Author: Matthew O'Meara and Steven Lewis

This page describes the resfile format, syntax, and conventions. The resfile contains information which is input into the PackerTask and controls the Packer. It is read by the TaskOperation ReadResfile. Internal details for the commands can be found at the How to write new resfile commands residue-level options how-to.

# Resfile Syntax and Semantics

The syntax for the resfile format in extended-EBNF form is as follows.

<RESFILE> ::= <HEADER> | [<HEADER>] START\n <BODY> ;

<BODY> ::= {<RESIDUE_IDENTIFIER> {<COMMAND>}*\n}* ;

<RESIDUE_IDENTIFIER> ::= <SINGLE_RESID> | <RANGE_RESID> | <CHAIN_RESID> ;

<SINGLE_RESID> ::= <PDBNUM>[<ICODE>] <CHAIN> ;

<RANGE_RESID> ::= <PDBNUM>[<ICODE>] - <PDBNUM>[<ICODE>] <CHAIN> ;

<CHAIN_RESID> ::= '*' <CHAIN> ;

<PDBNUM> ::= [-]{digits}+ ;

<ICODE> ::= {A-Za-z} ;

<COMMAND> ::= <COMMAND_ID> {<COMMAND_PARAMS>}* ;

<COMMAND_ID> ::= ? see command types below ? ;

<COMMAND_PARAMS> ::= ? see command types below ? ;

Throughout, the resfile has the following conventions:

• The resfile is case-insensitive (except for the chain character, see comment below).
• Comments begin with the '#' symbol and continue to the end of the line.
• Tokens are white space delimited (note, however, the insertion code is attached to the PDBnum)
• The order in which the residues are specified in the body does not matter.
• The order in which the commands are specified does not matter.

Specify in the <header> section the commands that should be applied by default to all residues that are not specified in the body.

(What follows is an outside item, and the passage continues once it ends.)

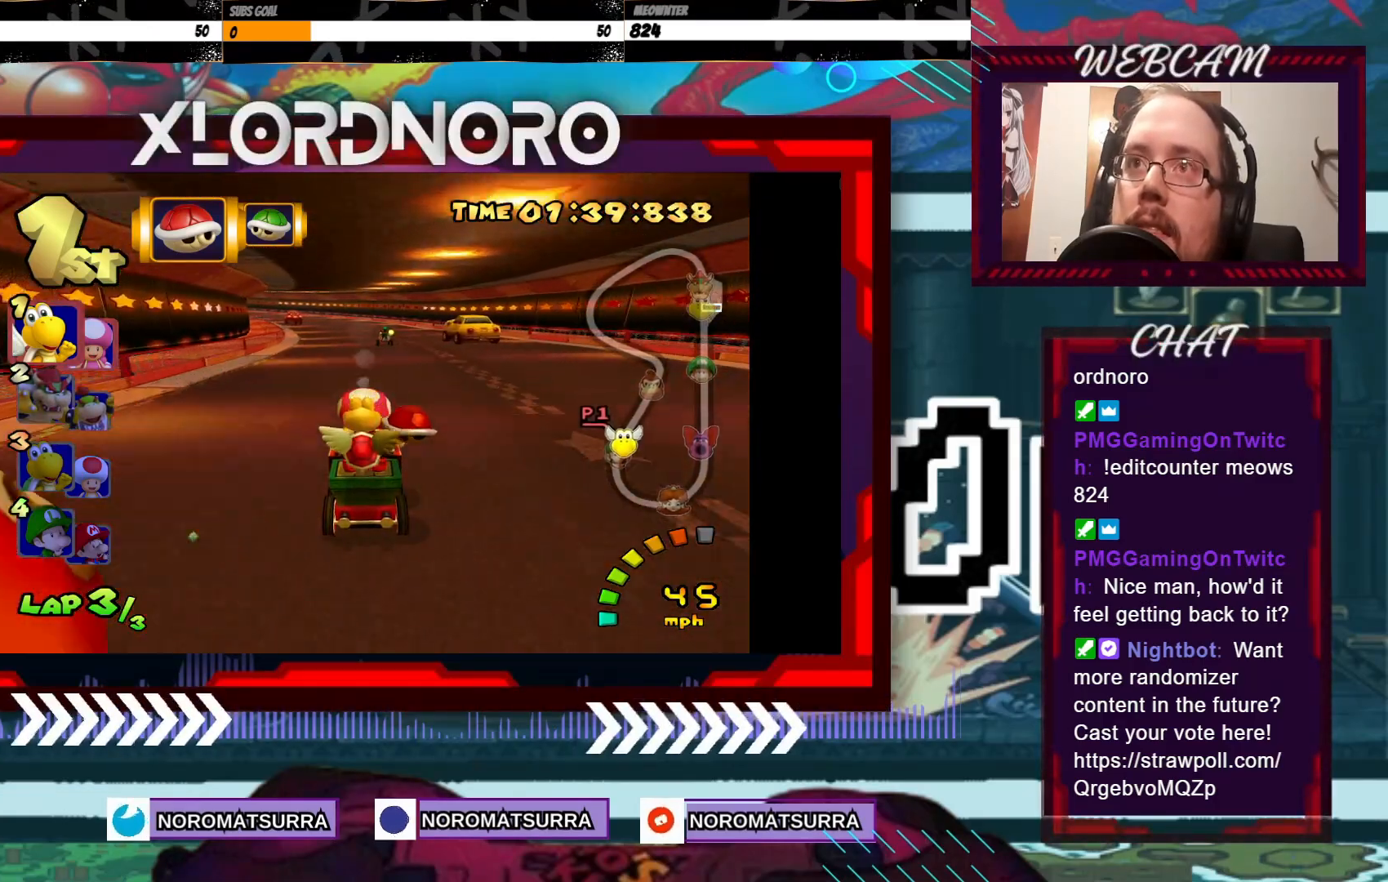
{"buttons": ["A"], "left_stick": "right", "events": [[133, "left_stick", "center"], [500, "left_stick", "right"]]}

NOTE: Commands in this section are not applied to any residue which has a line in the body section. For example, if the header commands include "EX 1" and residue 10 has the behavior "ALLAAxc" in the body, then residue 10 will NOT get EX 1 behavior. Command line flags (e.g. "-ex1") will apply to all residues and can be used when the user wants to quickly specify global behavior.

# These commands will be applied to all residue positions that lack a specified behavior in the body:
ALLAA # allow all amino acids
EX 1 EX 2 # allow extra chi rotamers at chi- id 1 and 2 (note: multiple commands can be on the same line.)
USE_INPUT_SC # allow the use of the input side chain conformation ( see below for more detailed description of commands)
start
#... the body would continue here.

## Body

Specify in the <body> section residue level constraints to be sent to the packer and elsewhere. Each line should have one of the the following formats,

### Residue Identification

#### Single Residue Identification

To specify commands for a single residue, use the following form

<PDBNUM>[<ICODE>] <CHAIN> <COMMANDS>

If the pose the resfile is has pdb information associated with it (eg it was read in from a pdb file) then <PDBNUM>[<ICODE>] corresponds to columns 22-26. If the pose does not have pdb information (eg if it was generated de novo or from a silent file), the <PBDNUM> is the residue index in the pose and the <ICODE> should not be specified. The <PDBNUM> can be positive, zero, or negative. The <ICODE> is an optional character [A-Z] (case insensitive) that occurs in some pdbs to represent insertion or deletions in the sequence to maintain a consistent numbering scheme or the remainder of the sequence.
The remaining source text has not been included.